Can you share an example of your work, perhaps a recent project or initiative you find particularly meaningful or noteworthy?
Cities mean so many things to so many people. DGS literally touches every part of the city – through parks and recreation, schools, and public buildings. For me, as a native Washingtonian, all of this work is important. If I could point to one that has long been an interest and passion for me, it is mental and emotional health.
When I was director of the Department of Parks and Recreation, we would listen to community residents to find out what they wanted to see from a programmatic standpoint or what they would like to see in parks and playgrounds. We would often hear that we had done a great job of building facilities and playgrounds for active recreation. But people in the urban spaces we have here, people sometimes wanted more nearby spaces they could visit for quiet and relaxation and contemplation.
So, we developed more of what some have called pocket parks or triangle parks, and gave these spaces a focus on contemplation as local meditation gardens. We opened the first one in the Petworth neighborhood at the corner of Kansas Avenue and Quincy Street, NW.
Often these spaces are no more than a half acre but we located them strategically within neighborhoods. These were relatively easy to maintain, as all we had to do was provide lawn and landscaping care. In doing so, we learned a lot about mental health and the ways that nature and green space can contribute to wellbeing, particularly in a bustling, vibrant city like ours.
Here at DGS, I am also excited about our continued focus on energy efficiency and sustainability. We work to ensure the District is on the right path to achieve energy efficiency goals and standards. Recent legislation here on more energy efficient buildings will continue to reinforce and expand the work we are already doing. We are a part of the team that helped D.C. become one of the world’s few LEED Platinum cities. We build nothing unless it is at least a ‘LEED Silver’ project. We also have an aggressive plan for solar energy development. Again, it is about how we best use our resources here, and manage our portfolio, for the greater good of all of our current residents, as well as future generations.
What are you excited about, where are you finding hope?
I am inherently optimistic about all things. Despite what we hear, there are so many good people in this world. I have seen how folks here have geared up to address, mitigate and combat this virus. I believe that we will all get through this. By continuing to be steadfast and maintaining good social distancing practices, we will eventually reach a turning point.
What lesson or advice from your work and experiences might others find helpful?
The three words I shared earlier (communicate, serve, and execute) are all lessons I learned from other leaders.

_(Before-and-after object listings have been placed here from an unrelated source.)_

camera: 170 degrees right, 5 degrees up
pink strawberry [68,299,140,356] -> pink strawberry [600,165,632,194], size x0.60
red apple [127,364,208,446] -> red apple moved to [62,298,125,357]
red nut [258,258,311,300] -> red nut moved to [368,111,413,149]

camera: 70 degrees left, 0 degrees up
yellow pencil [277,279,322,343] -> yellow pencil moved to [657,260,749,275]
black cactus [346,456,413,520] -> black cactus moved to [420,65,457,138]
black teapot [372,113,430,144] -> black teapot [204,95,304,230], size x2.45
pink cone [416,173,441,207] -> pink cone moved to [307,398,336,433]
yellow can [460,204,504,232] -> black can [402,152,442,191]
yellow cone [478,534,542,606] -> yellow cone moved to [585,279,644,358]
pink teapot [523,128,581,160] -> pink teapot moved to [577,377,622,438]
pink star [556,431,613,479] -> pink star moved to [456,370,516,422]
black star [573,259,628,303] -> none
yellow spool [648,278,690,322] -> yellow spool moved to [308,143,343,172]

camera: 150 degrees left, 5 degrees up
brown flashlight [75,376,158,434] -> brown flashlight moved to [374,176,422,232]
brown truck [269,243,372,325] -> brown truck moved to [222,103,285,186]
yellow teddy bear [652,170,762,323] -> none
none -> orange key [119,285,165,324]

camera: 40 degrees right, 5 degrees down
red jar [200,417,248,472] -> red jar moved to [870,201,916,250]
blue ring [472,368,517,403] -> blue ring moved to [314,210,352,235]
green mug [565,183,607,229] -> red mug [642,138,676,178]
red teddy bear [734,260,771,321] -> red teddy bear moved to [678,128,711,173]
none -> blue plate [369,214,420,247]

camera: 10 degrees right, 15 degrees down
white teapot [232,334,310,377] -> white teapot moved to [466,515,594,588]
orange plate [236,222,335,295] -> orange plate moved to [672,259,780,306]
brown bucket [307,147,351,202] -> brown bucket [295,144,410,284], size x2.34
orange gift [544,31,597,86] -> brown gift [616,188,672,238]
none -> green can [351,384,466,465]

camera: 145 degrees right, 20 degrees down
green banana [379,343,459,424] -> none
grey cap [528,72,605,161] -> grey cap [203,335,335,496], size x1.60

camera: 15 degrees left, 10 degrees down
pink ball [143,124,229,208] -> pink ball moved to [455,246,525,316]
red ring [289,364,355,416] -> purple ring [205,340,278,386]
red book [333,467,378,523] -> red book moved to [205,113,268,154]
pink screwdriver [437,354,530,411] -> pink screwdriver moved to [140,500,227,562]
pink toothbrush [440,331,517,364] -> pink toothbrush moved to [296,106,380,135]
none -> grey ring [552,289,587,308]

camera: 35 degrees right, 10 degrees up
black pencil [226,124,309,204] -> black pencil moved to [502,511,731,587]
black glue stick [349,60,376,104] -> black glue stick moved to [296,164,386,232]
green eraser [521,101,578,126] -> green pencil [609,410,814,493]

I have been in so many situations where people were talking past each other and not listening. When leaders do that, it can be particularly problematic. It is important that people see and feel that directors or leaders are really listening and seeking to understand. If listening is present, leaders can also make decisions where people feel like they have been heard. Even if they disagree with the decision, people need to feel heard and included and often will support or not actively oppose or object to decisions, if they feel like they were heard and the leader is coming from a place of understanding.